While it's the Development Office that raises money, it's the business services area that manages it. Many of the folks overseeing UTA's finances are alumni, including Rusty Ward, who was recently appointed interim vice president for business affairs and controller.
Other high-ranking positions staffed by alums include the associate vice president for employee services, assistant vice president for budgets and financial planning, and associate controller for business services. Nearly a dozen graduates occupy director-level positions under the business affairs umbrella.
Linda Criswell ('77 BBA) started working at UTA as a student in 1970. The oft-romanticized tale of a young employee taking a mailroom job and working her way up is actually true for her. She's now the associate controller for accounting services, a position with huge fiscal responsibilities, from safeguarding assets to financial reporting.
In their third year of full-time University employment, husband-andwife Seth and Kerri Ressl can see themselves accumulating longevity comparable to Criswell's. Seth ('00 BA) is program coordinator in Student Activities, and Kerri ('98 BA) is assistant director of alumni programs for the Alumni Association.

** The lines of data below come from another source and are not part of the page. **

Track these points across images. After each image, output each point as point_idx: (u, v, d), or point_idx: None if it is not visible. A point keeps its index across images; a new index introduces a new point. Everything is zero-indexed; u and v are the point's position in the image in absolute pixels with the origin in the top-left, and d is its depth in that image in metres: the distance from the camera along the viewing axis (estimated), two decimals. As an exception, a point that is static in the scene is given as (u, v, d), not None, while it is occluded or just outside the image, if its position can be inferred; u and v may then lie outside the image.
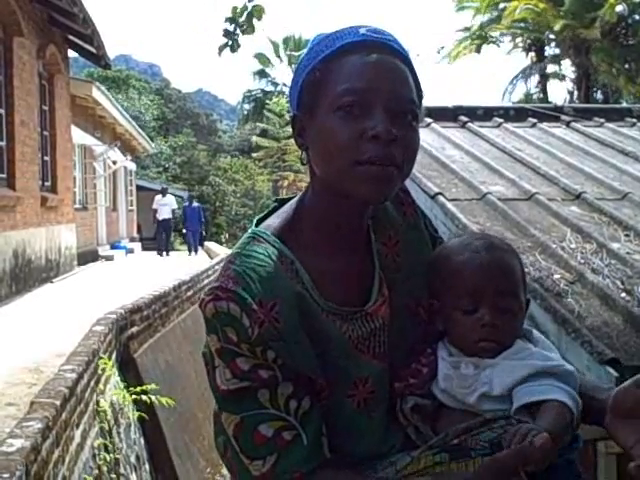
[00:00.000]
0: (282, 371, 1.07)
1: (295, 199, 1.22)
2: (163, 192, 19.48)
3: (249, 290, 1.07)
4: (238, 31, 5.64)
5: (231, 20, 5.62)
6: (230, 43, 5.68)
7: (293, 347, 1.07)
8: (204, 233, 21.54)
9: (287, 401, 1.07)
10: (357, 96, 1.08)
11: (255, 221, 1.21)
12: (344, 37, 1.12)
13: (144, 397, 5.92)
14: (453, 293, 1.18)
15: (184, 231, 21.15)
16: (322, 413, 1.11)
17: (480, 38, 23.29)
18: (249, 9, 5.56)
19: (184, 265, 13.69)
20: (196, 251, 19.14)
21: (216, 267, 12.93)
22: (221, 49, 5.70)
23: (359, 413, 1.14)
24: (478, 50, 23.31)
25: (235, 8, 5.60)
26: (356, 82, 1.08)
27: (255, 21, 5.56)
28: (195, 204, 20.14)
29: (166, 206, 18.79)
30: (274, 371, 1.07)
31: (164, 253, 18.48)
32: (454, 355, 1.18)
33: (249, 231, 1.18)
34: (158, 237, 18.93)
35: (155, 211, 19.09)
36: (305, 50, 1.18)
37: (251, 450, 1.08)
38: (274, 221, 1.18)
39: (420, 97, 1.14)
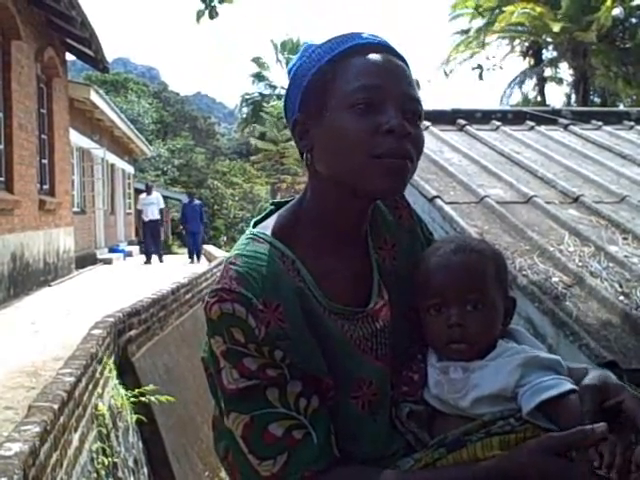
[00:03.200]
0: (290, 370, 1.07)
1: (292, 202, 1.22)
2: (148, 190, 16.79)
3: (253, 290, 1.07)
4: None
5: None
6: (208, 9, 5.75)
7: (300, 346, 1.08)
8: (204, 235, 19.10)
9: (297, 399, 1.07)
10: (370, 93, 1.09)
11: (252, 223, 1.21)
12: (348, 40, 1.15)
13: (142, 398, 5.92)
14: (424, 295, 1.20)
15: (183, 233, 18.91)
16: (330, 413, 1.11)
17: (479, 67, 23.28)
18: None
19: (182, 272, 13.31)
20: (198, 257, 16.57)
21: (214, 270, 12.92)
22: (199, 15, 5.77)
23: (364, 415, 1.14)
24: (481, 77, 23.30)
25: None
26: (369, 80, 1.10)
27: None
28: (196, 202, 17.33)
29: (152, 205, 16.12)
30: (282, 370, 1.06)
31: (154, 259, 15.95)
32: (442, 360, 1.18)
33: (247, 232, 1.17)
34: (146, 241, 16.30)
35: (140, 212, 16.68)
36: (296, 58, 1.19)
37: (261, 450, 1.07)
38: (272, 223, 1.18)
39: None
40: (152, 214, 15.97)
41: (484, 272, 1.19)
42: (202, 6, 5.78)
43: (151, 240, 16.05)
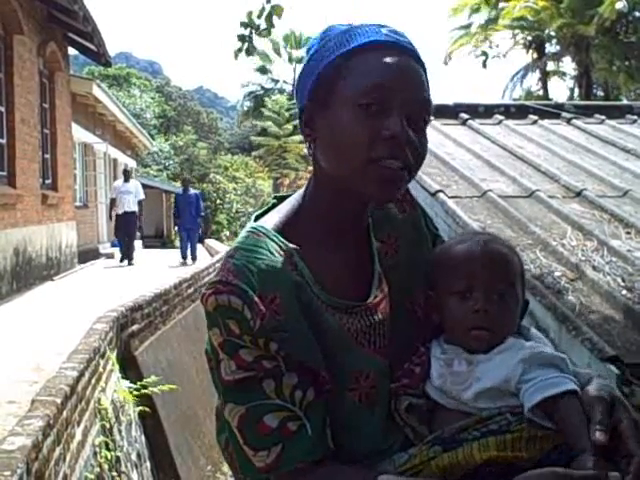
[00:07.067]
0: (286, 362, 1.07)
1: (295, 195, 1.22)
2: (126, 176, 13.92)
3: (249, 283, 1.07)
4: (253, 34, 5.74)
5: (246, 25, 5.71)
6: (246, 47, 5.78)
7: (296, 338, 1.08)
8: (201, 232, 16.44)
9: (293, 391, 1.07)
10: (378, 94, 1.08)
11: (254, 217, 1.22)
12: (367, 34, 1.12)
13: (145, 391, 5.94)
14: (449, 278, 1.19)
15: (175, 229, 16.56)
16: (325, 405, 1.11)
17: (484, 54, 23.31)
18: (267, 10, 5.64)
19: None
20: (193, 257, 14.03)
21: (216, 265, 12.91)
22: (236, 53, 5.80)
23: (361, 408, 1.14)
24: (484, 65, 23.31)
25: (250, 13, 5.68)
26: (379, 80, 1.08)
27: (275, 19, 5.66)
28: (191, 191, 14.43)
29: (130, 195, 13.26)
30: (278, 362, 1.07)
31: (125, 260, 13.32)
32: (447, 353, 1.18)
33: (248, 226, 1.18)
34: (119, 237, 13.67)
35: (113, 202, 13.64)
36: (317, 38, 1.17)
37: (256, 441, 1.08)
38: (273, 216, 1.19)
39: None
40: (128, 205, 13.21)
41: (514, 265, 1.21)
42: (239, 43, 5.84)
43: (125, 237, 13.43)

"I'm very lucky in that I get to work with current alumni of UTA as well as future alumni," Kerri says. "I feel personally responsible for helping these students realize just how important it is to stay involved with their alma mater, especially to leave a legacy for future students."

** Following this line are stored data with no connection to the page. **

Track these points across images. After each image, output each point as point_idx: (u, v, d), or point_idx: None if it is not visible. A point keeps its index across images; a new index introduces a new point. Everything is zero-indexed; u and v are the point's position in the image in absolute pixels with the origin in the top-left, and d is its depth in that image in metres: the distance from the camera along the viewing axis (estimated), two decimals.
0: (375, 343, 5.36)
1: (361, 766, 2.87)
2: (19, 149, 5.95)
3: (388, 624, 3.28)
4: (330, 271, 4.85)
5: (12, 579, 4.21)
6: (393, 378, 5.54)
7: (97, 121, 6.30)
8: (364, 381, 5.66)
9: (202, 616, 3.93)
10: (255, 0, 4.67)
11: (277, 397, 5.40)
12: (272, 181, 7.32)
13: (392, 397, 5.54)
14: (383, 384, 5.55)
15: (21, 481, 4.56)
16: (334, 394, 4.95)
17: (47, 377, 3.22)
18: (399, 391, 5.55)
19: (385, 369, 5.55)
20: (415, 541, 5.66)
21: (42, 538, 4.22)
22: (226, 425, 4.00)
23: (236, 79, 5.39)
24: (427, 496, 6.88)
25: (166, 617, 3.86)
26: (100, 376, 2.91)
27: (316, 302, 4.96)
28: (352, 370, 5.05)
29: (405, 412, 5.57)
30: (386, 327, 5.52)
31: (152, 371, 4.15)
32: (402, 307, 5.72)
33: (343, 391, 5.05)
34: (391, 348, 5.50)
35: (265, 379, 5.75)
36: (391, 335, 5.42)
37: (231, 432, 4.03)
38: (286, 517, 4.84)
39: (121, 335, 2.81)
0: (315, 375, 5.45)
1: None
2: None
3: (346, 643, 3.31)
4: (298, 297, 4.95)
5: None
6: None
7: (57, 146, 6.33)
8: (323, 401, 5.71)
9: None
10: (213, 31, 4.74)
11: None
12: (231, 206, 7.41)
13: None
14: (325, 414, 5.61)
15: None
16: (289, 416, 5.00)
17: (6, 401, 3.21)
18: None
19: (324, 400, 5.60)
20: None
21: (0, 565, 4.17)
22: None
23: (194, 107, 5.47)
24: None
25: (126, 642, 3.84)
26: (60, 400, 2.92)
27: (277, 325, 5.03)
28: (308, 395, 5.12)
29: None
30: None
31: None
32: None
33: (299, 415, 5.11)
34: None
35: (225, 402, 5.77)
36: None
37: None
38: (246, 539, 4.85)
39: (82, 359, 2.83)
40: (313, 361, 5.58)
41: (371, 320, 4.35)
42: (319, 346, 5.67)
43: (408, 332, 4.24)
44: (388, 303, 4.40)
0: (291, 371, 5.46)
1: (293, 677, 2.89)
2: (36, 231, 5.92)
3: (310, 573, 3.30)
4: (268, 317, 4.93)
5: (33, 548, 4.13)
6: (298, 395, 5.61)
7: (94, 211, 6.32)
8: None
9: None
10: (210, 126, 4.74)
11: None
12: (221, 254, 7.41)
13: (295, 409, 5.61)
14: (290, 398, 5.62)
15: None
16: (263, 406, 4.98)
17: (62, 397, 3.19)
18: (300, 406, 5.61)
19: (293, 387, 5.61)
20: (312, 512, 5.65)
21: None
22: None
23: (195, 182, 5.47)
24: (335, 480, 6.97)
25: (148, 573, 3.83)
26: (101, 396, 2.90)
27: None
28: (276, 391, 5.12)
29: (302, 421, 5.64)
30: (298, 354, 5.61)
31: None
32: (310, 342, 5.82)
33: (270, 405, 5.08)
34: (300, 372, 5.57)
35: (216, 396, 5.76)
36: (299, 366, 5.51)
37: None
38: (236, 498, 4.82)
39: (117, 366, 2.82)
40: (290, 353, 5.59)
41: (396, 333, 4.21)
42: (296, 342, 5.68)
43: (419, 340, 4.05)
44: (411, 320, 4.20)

Adds Seth: "I received so much from UTA as a student that I want to pass those experiences and opportunities on to current students."
The Ressls represent a growing number of young, gung-ho alumni returning to their alma mater for employment. Some, like Seth, never leave. He began his UTA job right after graduating. Others, like 25-year-old Kaleb Canales ('01 BA), spend a couple of years away before coming back. Canales coached high school basketball for two years before beginning in August as an assistant coach for the men's team.
"I'm so fortunate to be able to fulfill one of my dreams, which was to come back to the University where I graduated and help coach the basketball team," he says. "To be so young and get this opportunity makes me feel blessed."
Those with much more seniority feel the same way.
"I really like this place," says IRP's Stigall. "It's been good to me."
With educating and employing as the criteria, it's been good to a lot of people.